The cap generally comes packaged with the tracheostomy tube however additional caps may be available if the packaged cap is not available. The color of the cap may be white or red. The purpose of the cap is to allow the individual to use the respiratory muscles and allows the use of the upper airway. Generally individuals who are ready to be weaned may use a cap.
Facilitating Speech with Tracheostomy Tube
The loss of speech can be addressed through three techniques.

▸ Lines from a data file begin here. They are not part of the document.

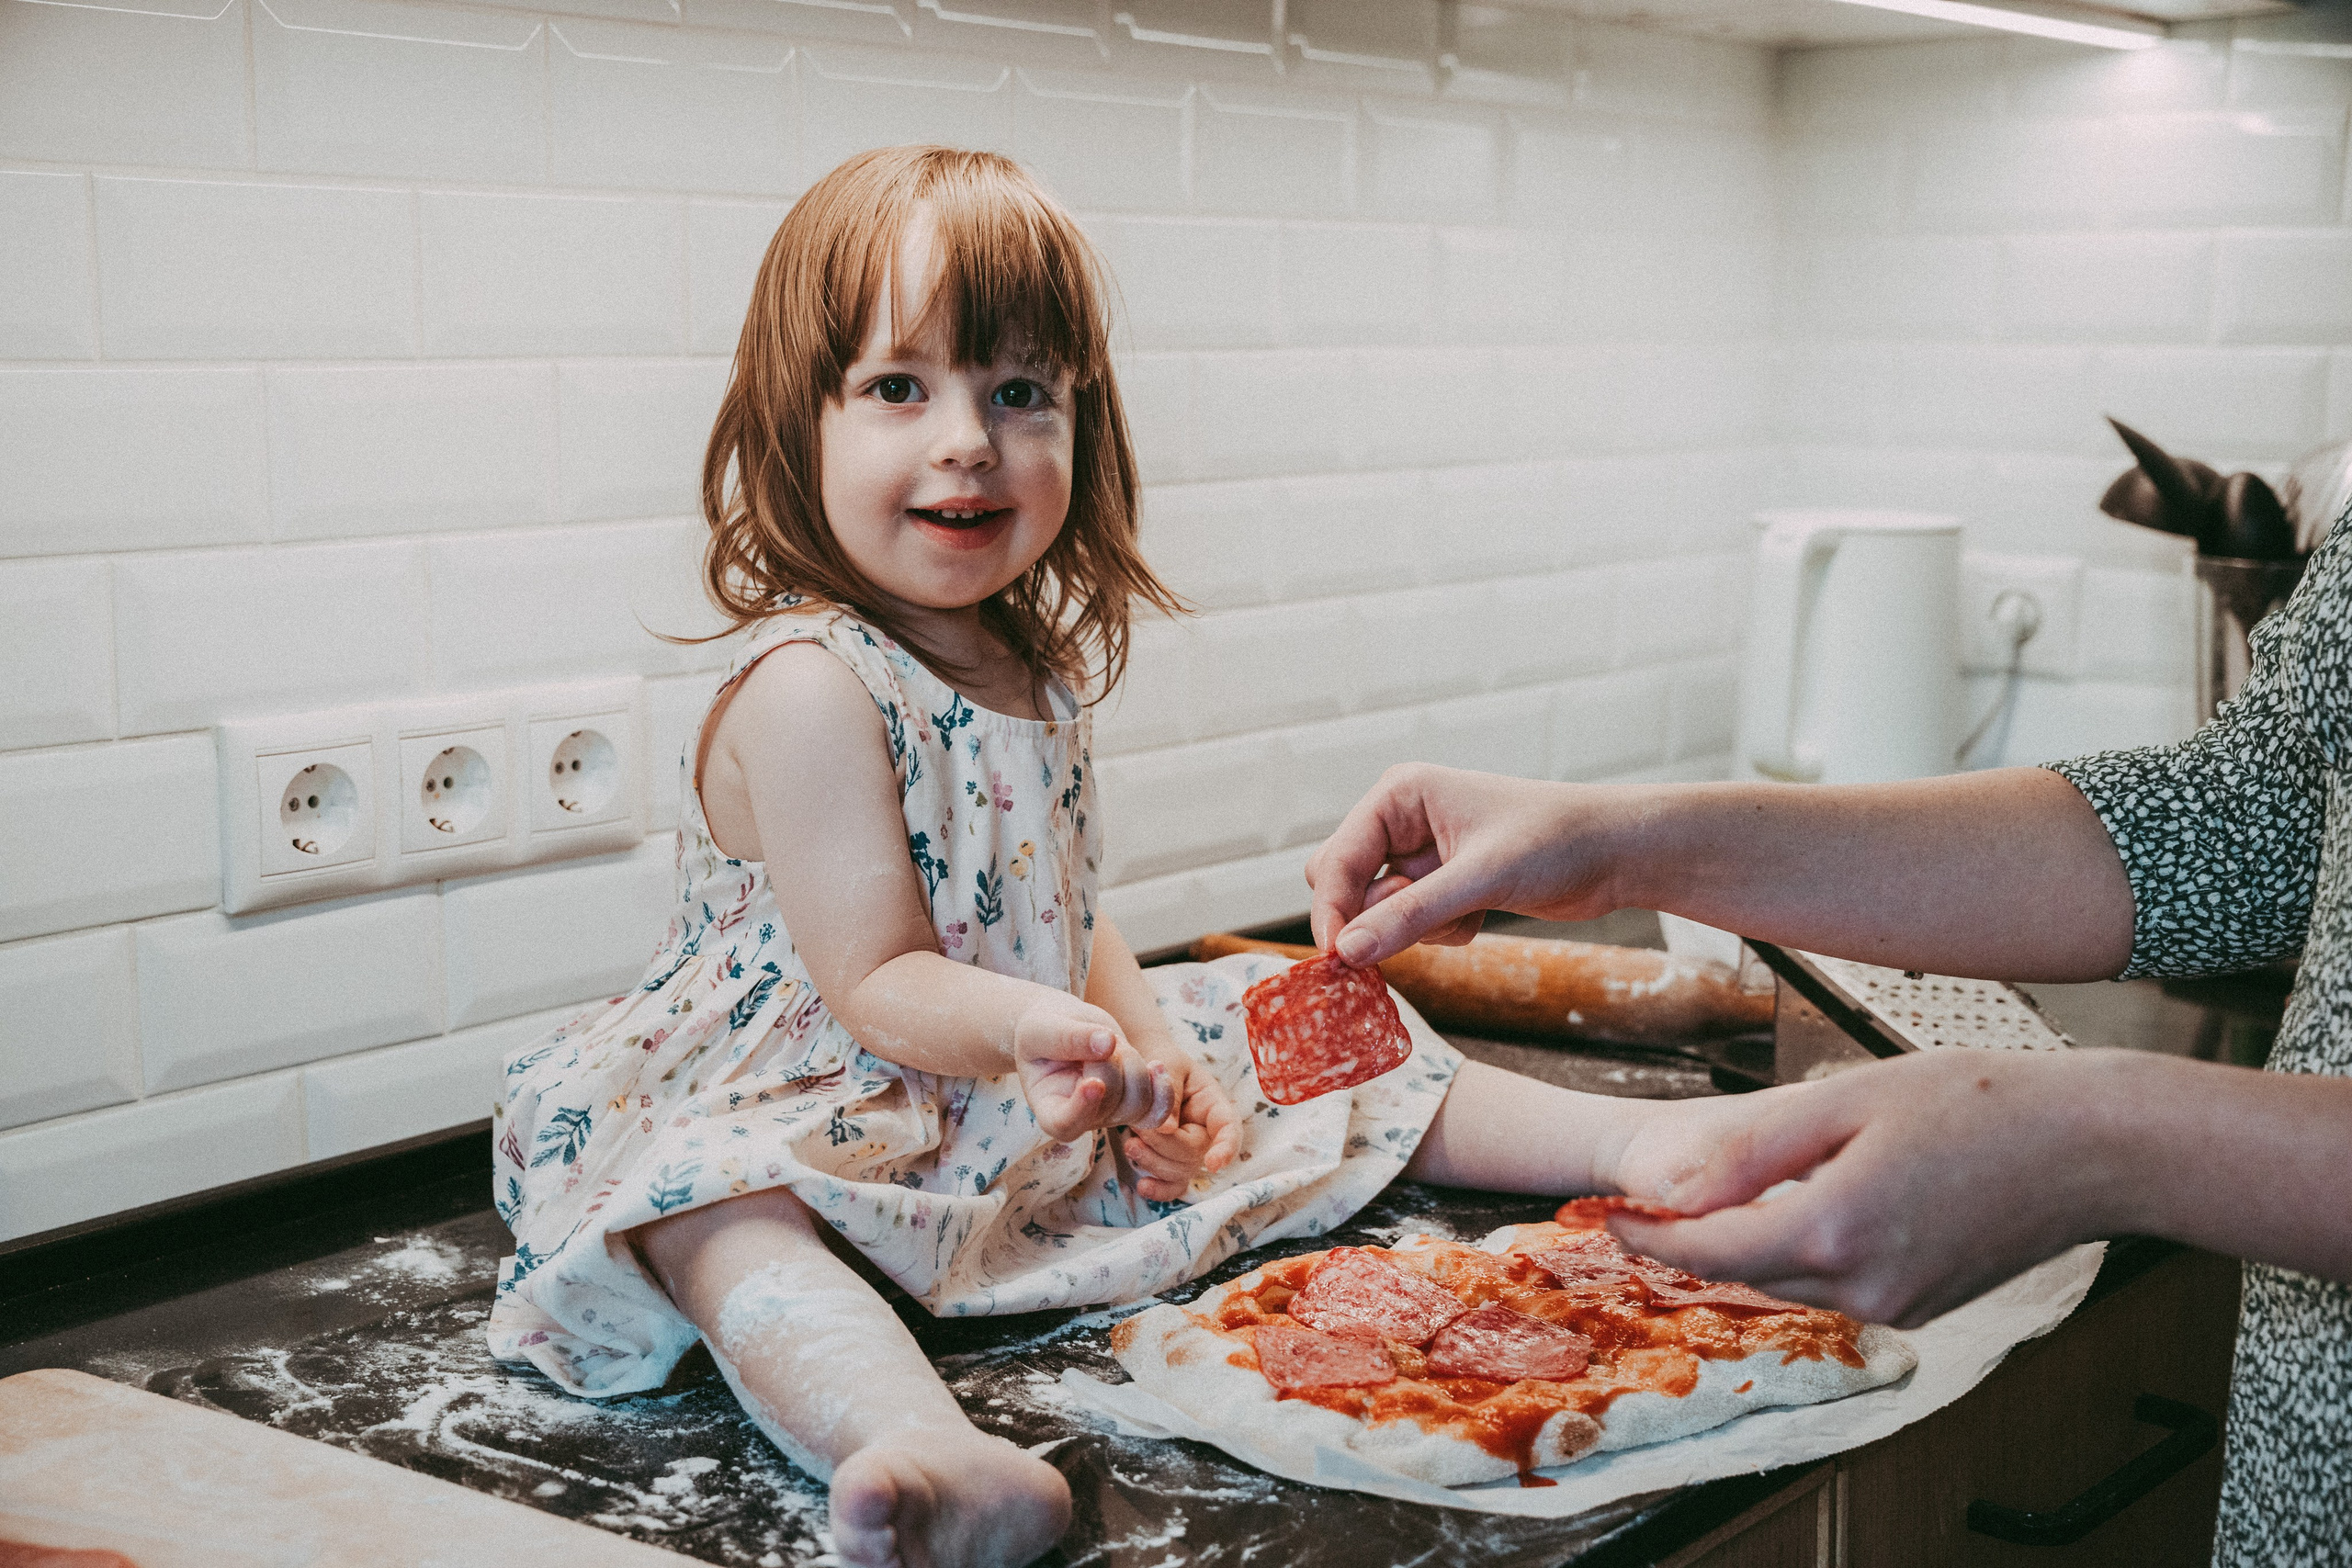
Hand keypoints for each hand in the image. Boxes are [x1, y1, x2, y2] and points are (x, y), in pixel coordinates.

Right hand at [1013, 1000, 1175, 1144]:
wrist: (1063, 1027)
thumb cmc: (1043, 1030)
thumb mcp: (1042, 1028)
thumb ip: (1068, 1037)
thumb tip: (1107, 1044)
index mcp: (1049, 1109)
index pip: (1065, 1124)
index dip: (1082, 1109)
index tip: (1093, 1083)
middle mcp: (1081, 1119)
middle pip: (1111, 1102)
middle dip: (1110, 1063)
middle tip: (1095, 1037)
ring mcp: (1109, 1113)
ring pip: (1138, 1103)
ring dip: (1133, 1065)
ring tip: (1113, 1044)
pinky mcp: (1131, 1103)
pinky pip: (1157, 1110)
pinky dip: (1162, 1088)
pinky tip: (1157, 1066)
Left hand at [1117, 1053, 1242, 1201]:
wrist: (1141, 1066)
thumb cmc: (1159, 1059)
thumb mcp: (1166, 1066)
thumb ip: (1168, 1094)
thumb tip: (1167, 1129)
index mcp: (1212, 1104)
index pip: (1229, 1128)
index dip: (1226, 1148)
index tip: (1213, 1164)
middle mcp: (1206, 1131)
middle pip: (1196, 1154)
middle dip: (1164, 1146)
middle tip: (1139, 1126)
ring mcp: (1190, 1149)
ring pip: (1182, 1172)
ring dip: (1154, 1163)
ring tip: (1130, 1143)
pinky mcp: (1171, 1162)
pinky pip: (1172, 1184)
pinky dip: (1159, 1190)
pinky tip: (1143, 1186)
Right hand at [1306, 765, 1626, 965]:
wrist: (1614, 852)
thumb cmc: (1555, 842)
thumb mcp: (1479, 879)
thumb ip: (1409, 915)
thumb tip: (1347, 952)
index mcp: (1400, 795)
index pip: (1337, 859)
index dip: (1333, 909)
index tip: (1339, 959)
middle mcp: (1402, 820)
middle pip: (1343, 883)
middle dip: (1373, 917)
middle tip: (1408, 936)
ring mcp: (1421, 854)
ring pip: (1377, 910)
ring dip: (1415, 928)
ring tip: (1468, 913)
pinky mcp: (1441, 884)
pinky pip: (1410, 923)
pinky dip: (1440, 932)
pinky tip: (1481, 915)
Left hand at [1603, 1051, 2124, 1328]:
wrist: (2093, 1150)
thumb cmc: (1983, 1104)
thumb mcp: (1848, 1100)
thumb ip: (1754, 1147)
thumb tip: (1675, 1185)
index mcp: (1833, 1230)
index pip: (1704, 1250)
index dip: (1645, 1234)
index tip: (1605, 1214)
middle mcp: (1860, 1285)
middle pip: (1740, 1271)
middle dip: (1691, 1240)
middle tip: (1646, 1203)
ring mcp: (1895, 1304)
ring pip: (1786, 1280)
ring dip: (1749, 1244)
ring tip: (1725, 1193)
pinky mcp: (1920, 1306)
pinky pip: (1835, 1285)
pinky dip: (1806, 1251)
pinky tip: (1812, 1203)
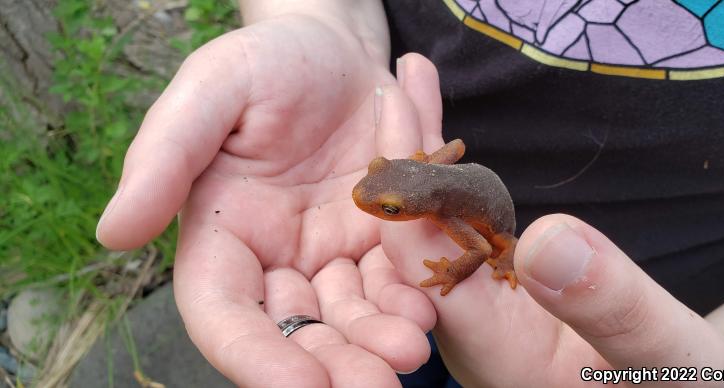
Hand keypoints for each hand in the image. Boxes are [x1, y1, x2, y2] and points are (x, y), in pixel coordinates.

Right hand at [95, 7, 440, 386]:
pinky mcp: (378, 240)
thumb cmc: (266, 60)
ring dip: (377, 341)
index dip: (255, 357)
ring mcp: (329, 253)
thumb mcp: (212, 88)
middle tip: (375, 386)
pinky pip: (394, 279)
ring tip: (410, 349)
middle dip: (332, 365)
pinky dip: (409, 297)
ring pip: (349, 316)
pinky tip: (428, 306)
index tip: (300, 387)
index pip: (224, 314)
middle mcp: (273, 258)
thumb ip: (164, 156)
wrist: (338, 46)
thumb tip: (114, 232)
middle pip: (295, 331)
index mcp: (219, 235)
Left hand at [379, 60, 723, 386]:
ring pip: (440, 229)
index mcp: (496, 354)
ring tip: (417, 89)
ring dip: (428, 161)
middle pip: (421, 238)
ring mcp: (487, 313)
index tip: (400, 123)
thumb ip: (614, 310)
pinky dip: (459, 177)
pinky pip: (469, 228)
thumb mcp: (667, 356)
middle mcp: (475, 332)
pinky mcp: (504, 294)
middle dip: (409, 161)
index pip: (430, 267)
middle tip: (402, 87)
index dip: (411, 194)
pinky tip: (450, 138)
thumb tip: (547, 241)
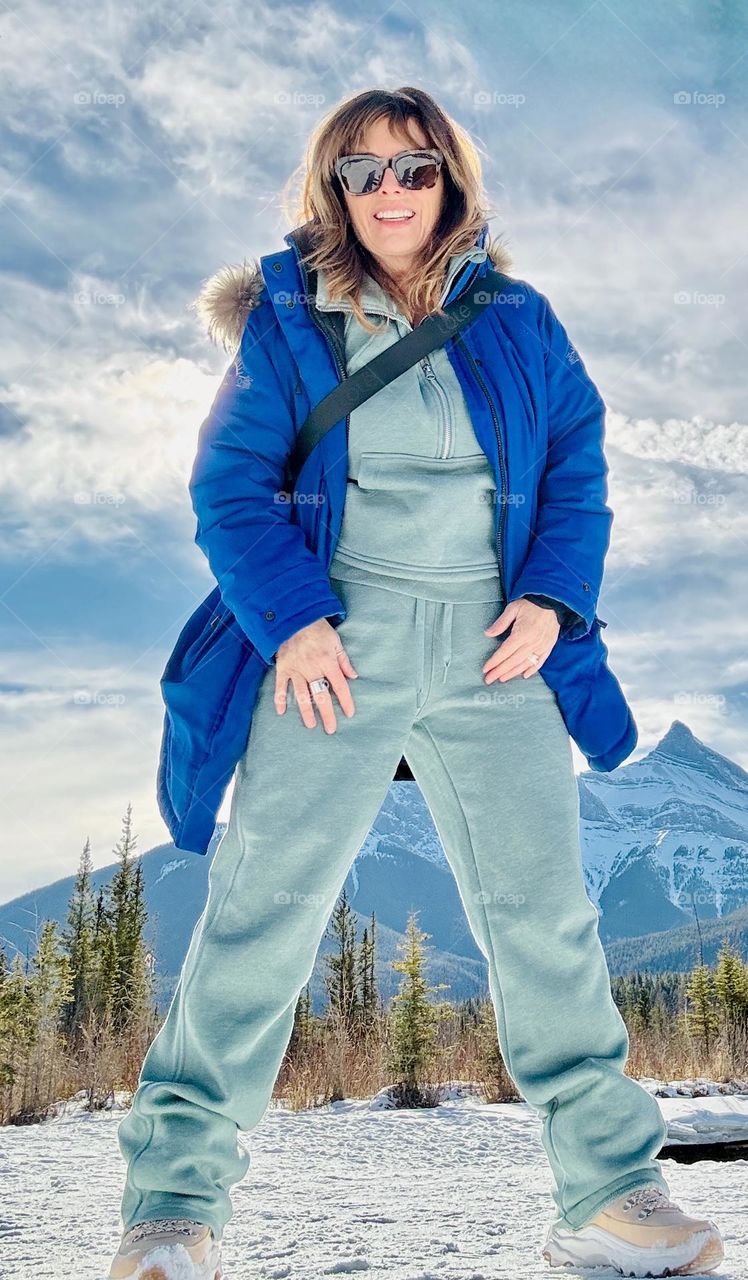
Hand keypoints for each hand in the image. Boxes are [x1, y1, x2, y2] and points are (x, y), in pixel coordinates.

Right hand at [273, 617, 357, 731]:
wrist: (294, 616)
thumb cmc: (317, 628)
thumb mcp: (335, 641)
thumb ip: (344, 660)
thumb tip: (353, 676)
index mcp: (327, 661)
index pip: (339, 686)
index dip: (345, 701)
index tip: (349, 713)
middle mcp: (312, 668)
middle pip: (321, 695)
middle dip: (327, 714)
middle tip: (330, 729)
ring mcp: (296, 669)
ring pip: (302, 695)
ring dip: (306, 711)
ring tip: (310, 725)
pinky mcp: (283, 667)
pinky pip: (281, 685)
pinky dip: (280, 698)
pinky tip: (281, 711)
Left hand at [482, 597, 559, 682]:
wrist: (553, 601)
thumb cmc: (531, 604)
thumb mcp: (513, 608)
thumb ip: (500, 623)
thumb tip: (487, 633)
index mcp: (522, 633)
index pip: (504, 652)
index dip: (494, 661)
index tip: (486, 669)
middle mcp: (532, 642)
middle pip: (513, 661)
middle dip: (499, 671)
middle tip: (489, 679)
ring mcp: (541, 646)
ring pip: (525, 664)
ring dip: (512, 673)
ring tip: (502, 679)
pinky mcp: (548, 646)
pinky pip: (540, 662)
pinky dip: (532, 670)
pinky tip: (524, 675)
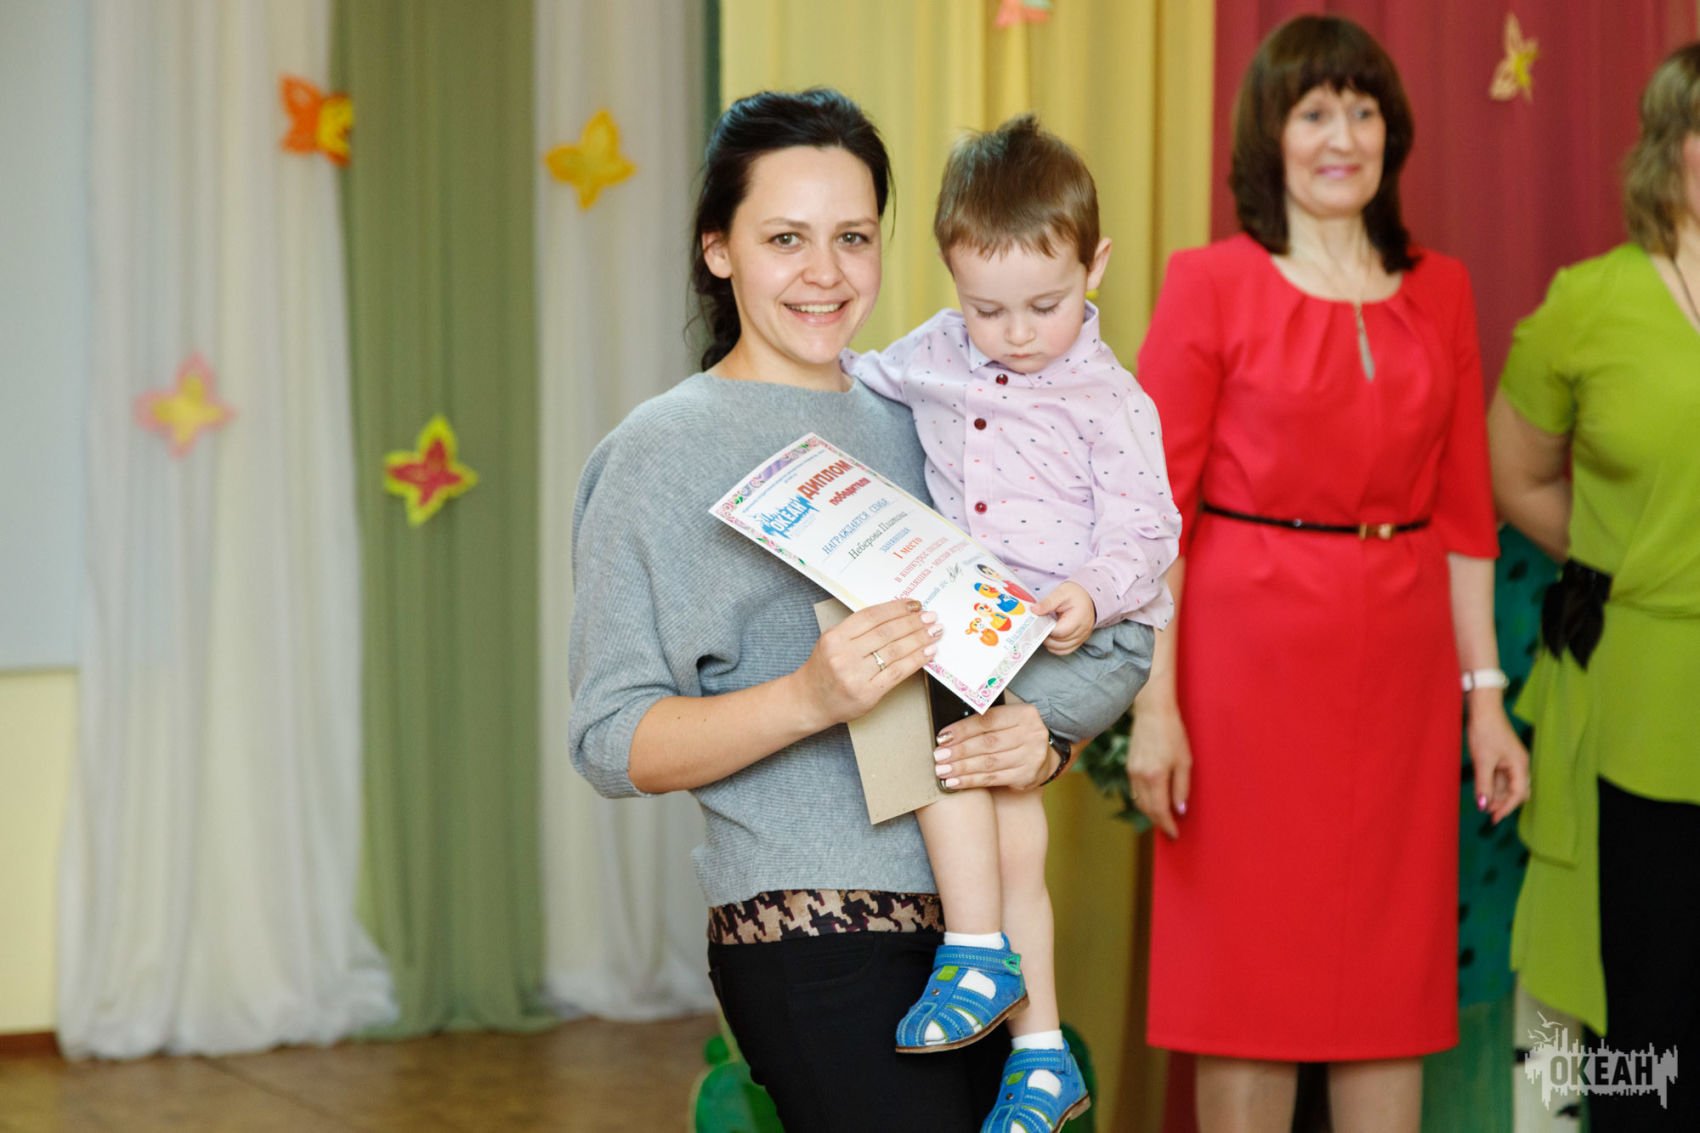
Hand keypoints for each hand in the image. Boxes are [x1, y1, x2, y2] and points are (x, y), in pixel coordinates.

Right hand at [794, 599, 940, 729]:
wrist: (810, 701)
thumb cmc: (824, 670)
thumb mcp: (833, 642)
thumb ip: (858, 630)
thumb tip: (897, 616)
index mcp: (835, 637)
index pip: (871, 616)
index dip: (896, 608)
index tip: (915, 604)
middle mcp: (843, 655)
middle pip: (886, 633)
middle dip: (913, 623)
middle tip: (930, 617)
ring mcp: (855, 676)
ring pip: (895, 651)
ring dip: (919, 640)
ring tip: (934, 632)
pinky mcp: (868, 693)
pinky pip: (897, 673)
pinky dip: (916, 660)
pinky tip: (928, 653)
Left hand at [933, 702, 1051, 790]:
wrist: (1044, 756)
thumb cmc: (1016, 735)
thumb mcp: (1008, 720)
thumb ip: (985, 722)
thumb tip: (949, 733)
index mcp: (1024, 714)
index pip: (988, 720)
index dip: (962, 729)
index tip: (942, 737)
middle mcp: (1031, 734)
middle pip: (987, 743)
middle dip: (959, 751)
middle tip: (939, 756)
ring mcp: (1031, 757)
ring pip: (989, 763)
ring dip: (962, 768)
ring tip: (942, 771)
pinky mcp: (1027, 776)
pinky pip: (993, 779)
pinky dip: (971, 781)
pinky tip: (955, 783)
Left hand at [1034, 581, 1096, 654]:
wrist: (1088, 597)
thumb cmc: (1075, 594)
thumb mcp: (1061, 592)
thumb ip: (1047, 602)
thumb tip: (1034, 610)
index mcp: (1079, 617)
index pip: (1060, 631)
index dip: (1046, 630)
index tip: (1037, 624)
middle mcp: (1083, 630)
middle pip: (1060, 643)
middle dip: (1046, 637)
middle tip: (1038, 628)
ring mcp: (1082, 638)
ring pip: (1062, 649)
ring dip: (1050, 643)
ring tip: (1044, 631)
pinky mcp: (1079, 641)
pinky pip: (1065, 650)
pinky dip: (1055, 647)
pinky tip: (1050, 638)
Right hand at [1127, 697, 1191, 838]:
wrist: (1153, 713)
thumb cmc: (1173, 734)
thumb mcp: (1184, 761)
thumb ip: (1182, 788)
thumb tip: (1180, 810)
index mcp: (1155, 777)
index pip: (1160, 810)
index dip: (1167, 825)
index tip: (1175, 834)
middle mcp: (1140, 777)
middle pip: (1147, 809)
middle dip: (1159, 822)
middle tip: (1170, 830)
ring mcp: (1132, 771)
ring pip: (1139, 801)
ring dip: (1150, 813)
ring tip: (1163, 818)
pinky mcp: (1129, 766)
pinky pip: (1135, 791)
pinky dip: (1144, 800)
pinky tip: (1153, 801)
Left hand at [1466, 692, 1529, 823]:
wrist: (1483, 709)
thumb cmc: (1485, 731)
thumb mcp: (1483, 761)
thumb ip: (1484, 785)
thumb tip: (1483, 806)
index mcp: (1520, 765)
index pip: (1518, 794)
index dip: (1506, 808)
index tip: (1493, 818)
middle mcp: (1519, 764)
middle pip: (1516, 791)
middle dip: (1503, 803)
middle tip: (1488, 813)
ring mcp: (1510, 760)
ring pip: (1507, 784)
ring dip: (1496, 795)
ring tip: (1483, 804)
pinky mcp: (1501, 756)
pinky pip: (1500, 776)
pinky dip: (1492, 785)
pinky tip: (1482, 791)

The easiest technique is for the patient to use their finger to occlude the trach. The cuff on the tracheostomy tube must be deflated first. This technique is dependent on the patient’s coordination.
The cap fits directly over the 15mm adaptor of the tracheostomy tube and usually comes in the same package as the tracheostomy tube.
The cap occludes the tracheostomy so all airflow passes by the tracheostomy tube in the trachea and past the vocal cords. An important note must be made about the procedure to cap a tracheostomy tube: The tracheostomy tube cuff MUST be deflated before capping.
Air trapping is a sign that the patient is intolerant to the cap. Air trapping occurs when a patient is unable to coordinate their breathing and they prematurely self occlude their airway with their vocal cords. A remaining volume of air remains in the lungs during the subsequent breaths. Over time a large volume of air is trapped in the lung. Removing the cap releases this volume of air. You will hear a “whooshing” sound from the tracheostomy tube when you remove the cap. This confirms that you have released the pressure in the lungs.
A speaking valve is a one-way valve (i.e. Passy-Muir Valve) that allows airflow into the lungs during inhalation but closes on exhalation to direct airflow past the vocal cords. The speaking valve is attached to the tracheostomy tube directly. A speaking valve can be tricky for patients to get used to and coaching and short practice times are essential for success. The speaking valve can be used with or without mechanical ventilation. It is essential that the cuff is deflated before placement of the speaking valve.
Cuff down Without a Speaking Valve
There is another option for patients that doesn’t require additional equipment to facilitate speech. If the tracheostomy tube cuff is deflated entirely and the mechanical ventilator is properly set the patient can use a portion of the inspired air for speech.
Incremental adjustments to the PEEP, tidal volume, and inspiratory time facilitate this method of speech. It is quite possible that if the ventilator is set with a continuous flow, typically with higher PEEP, the patient may be able to speak continuously without pause. Again, alarm adjustments should be made due to the loss of a portion of the mechanical breath.
Generally speaking, patients who are not mechanically ventilated have sufficient respiratory muscle strength to generate enough flow to vocalize.
- Saturations may also drop so it is important to use a pulse oximeter for the first few trials.
- Suction the patient before placing the speaking valve or red cap.
- Remain at the bedside to assess the patients’ readiness and also to assess their oxygen saturations and assist with instruction and coaching.
- Patient tolerance when on the speaking valve varies between individuals.
- Consider requesting a speech therapist or respiratory therapist to be available to assist.
Always assess the patient when placing a cap or speaking valve to make sure the cuff on the tracheostomy tube is deflated. Even if you are 100% sure that the cuff is deflated, one should always re-check. Use a syringe to deflate the cuff. This will ensure that the patient does not suffocate due to negligence of leaving an inflated cuff and occluding the tracheostomy tube.